begin Available records

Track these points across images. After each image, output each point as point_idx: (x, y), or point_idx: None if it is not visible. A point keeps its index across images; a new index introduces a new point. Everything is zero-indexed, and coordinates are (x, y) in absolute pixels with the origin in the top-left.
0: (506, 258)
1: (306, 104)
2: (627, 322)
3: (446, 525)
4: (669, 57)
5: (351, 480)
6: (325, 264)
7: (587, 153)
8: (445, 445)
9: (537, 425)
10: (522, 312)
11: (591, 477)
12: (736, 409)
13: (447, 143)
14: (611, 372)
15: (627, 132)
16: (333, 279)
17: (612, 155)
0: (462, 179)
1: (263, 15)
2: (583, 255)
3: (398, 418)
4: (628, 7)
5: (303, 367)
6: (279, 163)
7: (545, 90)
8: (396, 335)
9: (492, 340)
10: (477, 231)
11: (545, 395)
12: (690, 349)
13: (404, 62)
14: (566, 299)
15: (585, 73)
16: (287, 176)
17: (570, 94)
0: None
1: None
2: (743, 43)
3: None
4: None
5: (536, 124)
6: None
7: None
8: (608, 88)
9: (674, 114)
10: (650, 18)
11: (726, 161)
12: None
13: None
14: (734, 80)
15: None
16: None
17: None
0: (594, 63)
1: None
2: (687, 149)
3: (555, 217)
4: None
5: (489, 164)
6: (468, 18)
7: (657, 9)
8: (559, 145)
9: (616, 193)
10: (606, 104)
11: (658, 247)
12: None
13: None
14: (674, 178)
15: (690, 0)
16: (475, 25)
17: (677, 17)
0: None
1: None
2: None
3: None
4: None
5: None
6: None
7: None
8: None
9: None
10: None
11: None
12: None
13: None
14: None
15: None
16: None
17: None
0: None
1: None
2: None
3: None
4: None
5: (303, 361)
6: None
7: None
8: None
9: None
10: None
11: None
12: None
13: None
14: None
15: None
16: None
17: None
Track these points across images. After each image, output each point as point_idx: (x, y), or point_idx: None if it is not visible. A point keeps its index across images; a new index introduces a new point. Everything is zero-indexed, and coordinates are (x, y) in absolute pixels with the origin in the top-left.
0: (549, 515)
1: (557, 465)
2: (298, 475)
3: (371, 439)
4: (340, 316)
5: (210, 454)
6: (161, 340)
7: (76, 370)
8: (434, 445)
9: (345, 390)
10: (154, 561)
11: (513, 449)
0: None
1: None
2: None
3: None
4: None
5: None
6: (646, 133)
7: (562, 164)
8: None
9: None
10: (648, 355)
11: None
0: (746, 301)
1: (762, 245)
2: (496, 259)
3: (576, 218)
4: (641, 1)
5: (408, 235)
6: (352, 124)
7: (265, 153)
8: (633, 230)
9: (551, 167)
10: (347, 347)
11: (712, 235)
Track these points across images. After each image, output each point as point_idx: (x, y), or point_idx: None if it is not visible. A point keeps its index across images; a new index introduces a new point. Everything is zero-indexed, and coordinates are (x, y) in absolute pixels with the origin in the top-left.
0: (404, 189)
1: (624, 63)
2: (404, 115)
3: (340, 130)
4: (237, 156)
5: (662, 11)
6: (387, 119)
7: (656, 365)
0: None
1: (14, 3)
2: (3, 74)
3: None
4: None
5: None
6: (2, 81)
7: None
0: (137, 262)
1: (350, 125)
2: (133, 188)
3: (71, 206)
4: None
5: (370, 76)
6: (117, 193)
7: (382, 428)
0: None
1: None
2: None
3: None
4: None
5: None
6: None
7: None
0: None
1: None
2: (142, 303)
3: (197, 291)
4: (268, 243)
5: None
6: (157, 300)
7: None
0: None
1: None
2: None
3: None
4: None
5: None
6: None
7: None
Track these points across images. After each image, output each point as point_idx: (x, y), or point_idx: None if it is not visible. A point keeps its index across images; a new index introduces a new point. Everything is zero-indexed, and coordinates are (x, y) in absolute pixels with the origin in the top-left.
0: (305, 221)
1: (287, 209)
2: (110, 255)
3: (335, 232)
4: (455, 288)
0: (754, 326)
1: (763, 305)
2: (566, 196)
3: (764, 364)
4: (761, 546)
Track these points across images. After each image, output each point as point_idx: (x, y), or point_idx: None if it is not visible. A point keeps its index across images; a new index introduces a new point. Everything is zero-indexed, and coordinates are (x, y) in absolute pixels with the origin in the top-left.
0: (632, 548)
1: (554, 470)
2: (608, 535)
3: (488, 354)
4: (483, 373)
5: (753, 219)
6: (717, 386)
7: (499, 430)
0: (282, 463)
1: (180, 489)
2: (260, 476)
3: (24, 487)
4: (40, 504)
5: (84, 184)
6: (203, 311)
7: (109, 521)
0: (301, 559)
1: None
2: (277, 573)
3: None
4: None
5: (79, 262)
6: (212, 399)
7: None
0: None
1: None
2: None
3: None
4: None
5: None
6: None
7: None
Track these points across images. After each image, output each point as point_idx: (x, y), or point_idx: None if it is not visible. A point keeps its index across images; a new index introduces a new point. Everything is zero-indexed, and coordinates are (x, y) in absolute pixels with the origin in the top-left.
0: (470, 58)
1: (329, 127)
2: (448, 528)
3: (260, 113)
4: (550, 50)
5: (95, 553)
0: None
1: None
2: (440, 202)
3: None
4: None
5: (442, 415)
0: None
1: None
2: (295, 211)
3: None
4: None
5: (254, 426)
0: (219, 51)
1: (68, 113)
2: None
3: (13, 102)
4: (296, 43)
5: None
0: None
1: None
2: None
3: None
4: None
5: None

end Available records

(Your instructions):
Rewrite all of the items above, replacing "point_idx" with "point_id" wherever it occurs and leaving everything else unchanged.

(Answer to this exercise):
Track these points across images. After each image, output each point as point_id: (x, y), or point_id: None if it is not visible. A point keeps its index across images; a new index introduces a new point. Everything is zero-indexed, and coordinates are (x, y) in absolute pixels with the origin in the top-left.
0: (506, 258)
1: (306, 104)
2: (627, 322)
3: (446, 525)
4: (669, 57)
5: (351, 480)
6: (325, 264)
7: (587, 153)
8: (445, 445)
9: (537, 425)
10: (522, 312)
11: (591, 477)
12: (736, 409)
13: (447, 143)
14: (611, 372)
15: (627, 132)
16: (333, 279)
17: (612, 155)
0: (462, 179)
1: (263, 15)
2: (583, 255)
3: (398, 418)
4: (628, 7)
5: (303, 367)
6: (279, 163)
7: (545, 90)
8: (396, 335)
9: (492, 340)
10: (477, 231)
11: (545, 395)
12: (690, 349)
13: (404, 62)
14: (566, 299)
15: (585, 73)
16: (287, 176)
17: (570, 94)
0: None
1: None
2: (743, 43)
3: None
4: None
5: (536, 124)
6: None
7: None
8: (608, 88)
9: (674, 114)
10: (650, 18)
11: (726, 161)
12: None
13: None
14: (734, 80)
15: None
16: None
17: None
0: (594, 63)
1: None
2: (687, 149)
3: (555, 217)
4: None
5: (489, 164)
6: (468, 18)
7: (657, 9)
8: (559, 145)
9: (616, 193)
10: (606, 104)
11: (658, 247)
12: None
13: None
14: (674, 178)
15: (690, 0)
16: (475, 25)
17: (677, 17)
0: None
1: None
2: None
3: None
4: None
5: None
6: None
7: None
8: None
9: None
10: None
11: None
12: None
13: None
14: None
15: None
16: None
17: None
0: None
1: None
2: None
3: None
4: None
5: (303, 361)
6: None
7: None
8: None
9: None
10: None
11: None
12: None
13: None
14: None
15: None
16: None
17: None
Track these points across images. After each image, output each point as point_id: (x, y), or point_id: None if it is not visible. A point keeps its index across images; a new index introduces a new point. Everything is zero-indexed, and coordinates are (x, y) in absolute pixels with the origin in the top-left.
0: (549, 515)
1: (557, 465)
2: (298, 475)
3: (371, 439)
4: (340, 316)
5: (210, 454)
6: (161, 340)
7: (76, 370)
8: (434, 445)
9: (345, 390)
10: (154, 561)
11: (513, 449)
0: None
1: None
2: None
3: None
4: None
5: None
6: (646, 133)
7: (562, 164)
8: None
9: None
10: (648, 355)
11: None
0: (746, 301)
1: (762, 245)
2: (496, 259)
3: (576, 218)
4: (641, 1)
5: (408, 235)
6: (352, 124)
7: (265, 153)
8: (633, 230)
9: (551, 167)
10: (347, 347)
11: (712, 235)
Track these points across images. After each image, output each point as point_id: (x, y), or point_id: None if it is not visible. A point keeps its index across images; a new index introduces a new point. Everything is zero-indexed, and coordinates are (x, y) in absolute pixels with the origin in the top-left.
0: (404, 189)
1: (624, 63)
2: (404, 115)
3: (340, 130)
4: (237, 156)
5: (662, 11)
6: (387, 119)
7: (656, 365)
0: None
1: (14, 3)
2: (3, 74)
3: None
4: None
5: None
6: (2, 81)
7: None
0: (137, 262)
1: (350, 125)
2: (133, 188)
3: (71, 206)
4: None
5: (370, 76)
6: (117, 193)
7: (382, 428)
0: None
1: None
2: None
3: None
4: None
5: None
6: None
7: None
0: None
1: None
2: (142, 303)
3: (197, 291)
4: (268, 243)
5: None
6: (157, 300)
7: None
0: None
1: None
2: None
3: None
4: None
5: None
6: None
7: None
Track these points across images. After each image, output each point as point_id: (x, y), or point_id: None if it is not visible. A point keeps its index across images; a new index introduces a new point. Everything is zero-indexed, and coordinates are (x, y) in absolute pixels with the origin in the top-left.
0: (305, 221)
1: (287, 209)
2: (110, 255)
3: (335, 232)
4: (455, 288)
0: (754, 326)
1: (763, 305)
2: (566, 196)
3: (764, 364)
4: (761, 546)
Track these points across images. After each image, output each point as point_id: (x, y), or point_id: None if it is not visible. A point keeps its index across images; a new index introduces a new point. Everything is zero-indexed, and coordinates are (x, y) in absolute pixels with the origin in the top-left.
0: (632, 548)
1: (554, 470)
2: (608, 535)
3: (488, 354)
4: (483, 373)
5: (753, 219)
6: (717, 386)
7: (499, 430)
0: (282, 463)
1: (180, 489)
2: (260, 476)
3: (24, 487)
4: (40, 504)
5: (84, 184)
6: (203, 311)
7: (109, 521)
0: (301, 559)
1: None
2: (277, 573)
3: None
4: None
5: (79, 262)
6: (212, 399)
7: None
0: None
1: None
2: None
3: None
4: None
5: None
6: None
7: None
Track these points across images. After each image, output each point as point_id: (x, y), or point_id: None if it is not visible. A point keeps its index across images; a new index introduces a new point. Everything is zero-indexed, and coordinates are (x, y) in absolute pixels with the origin in the top-left.
0: (470, 58)
1: (329, 127)
2: (448, 528)
3: (260, 113)
4: (550, 50)
5: (95, 553)
0: None
1: None
2: (440, 202)
3: None
4: None
5: (442, 415)
0: None
1: None
2: (295, 211)
3: None
4: None
5: (254, 426)
0: (219, 51)
1: (68, 113)
2: None
3: (13, 102)
4: (296, 43)
5: None
0: None
1: None
2: None
3: None
4: None
5: None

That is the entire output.